**WORK REQUIRED**
Write each entry again exactly as shown, but without the images it holds.

**MATERIAL SUPPLIED**
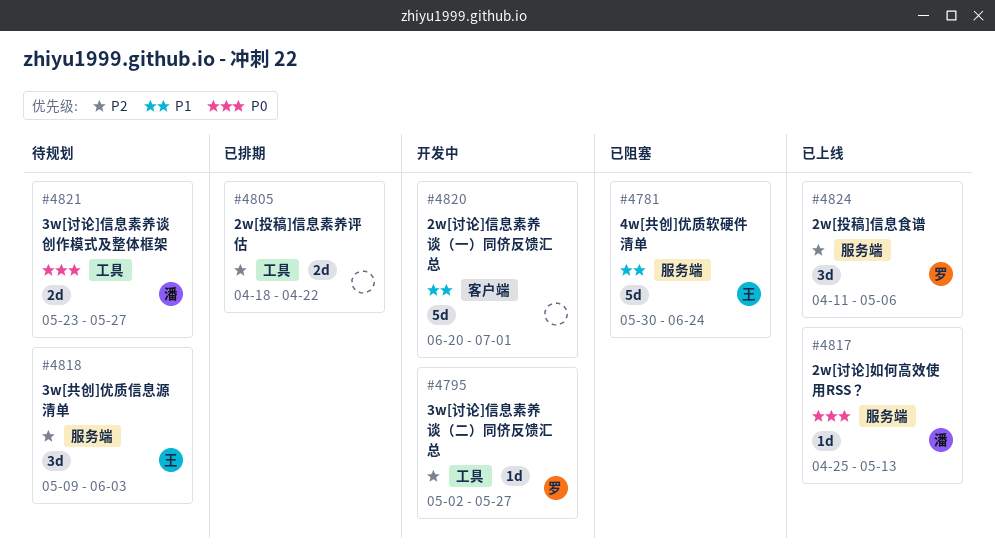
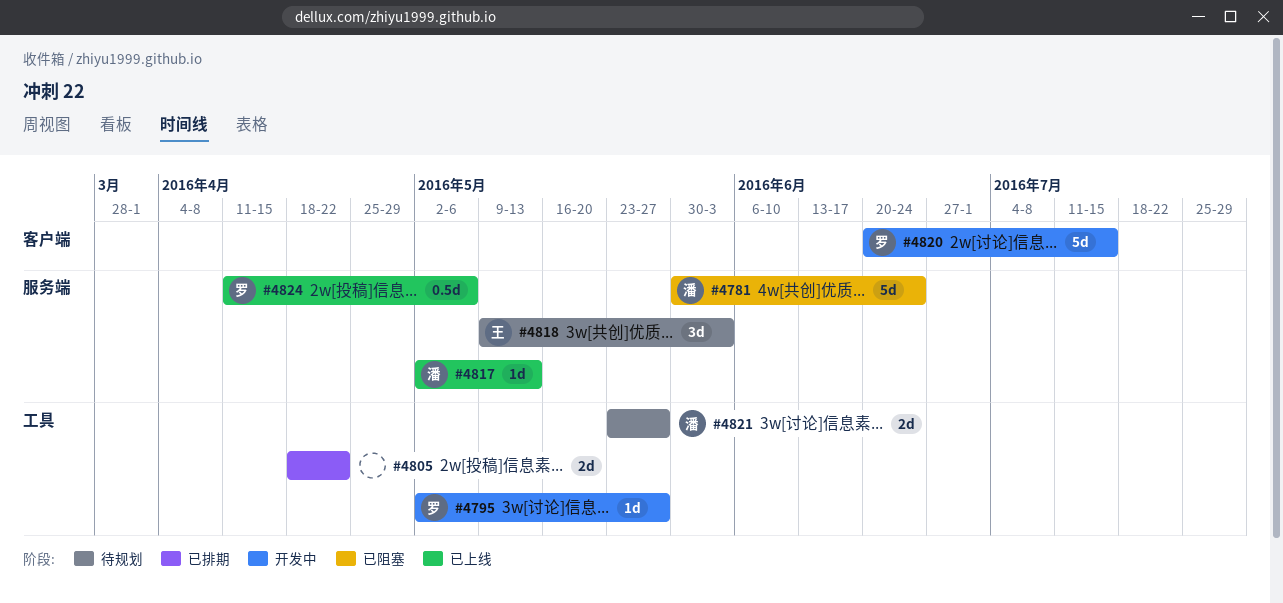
#4781, owner: 王 -> 潘
#4817, start: Apr 25 -> May 2
#4820, owner: none -> 罗
#4820, due: Jul 1 -> Jul 15
#4824, estimate: 3d -> 0.5d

**RESPONSE**
#4781, owner: 王 -> 潘
#4817, start: Apr 25 -> May 2
#4820, owner: none -> 罗
#4820, due: Jul 1 -> Jul 15
#4824, estimate: 3d -> 0.5d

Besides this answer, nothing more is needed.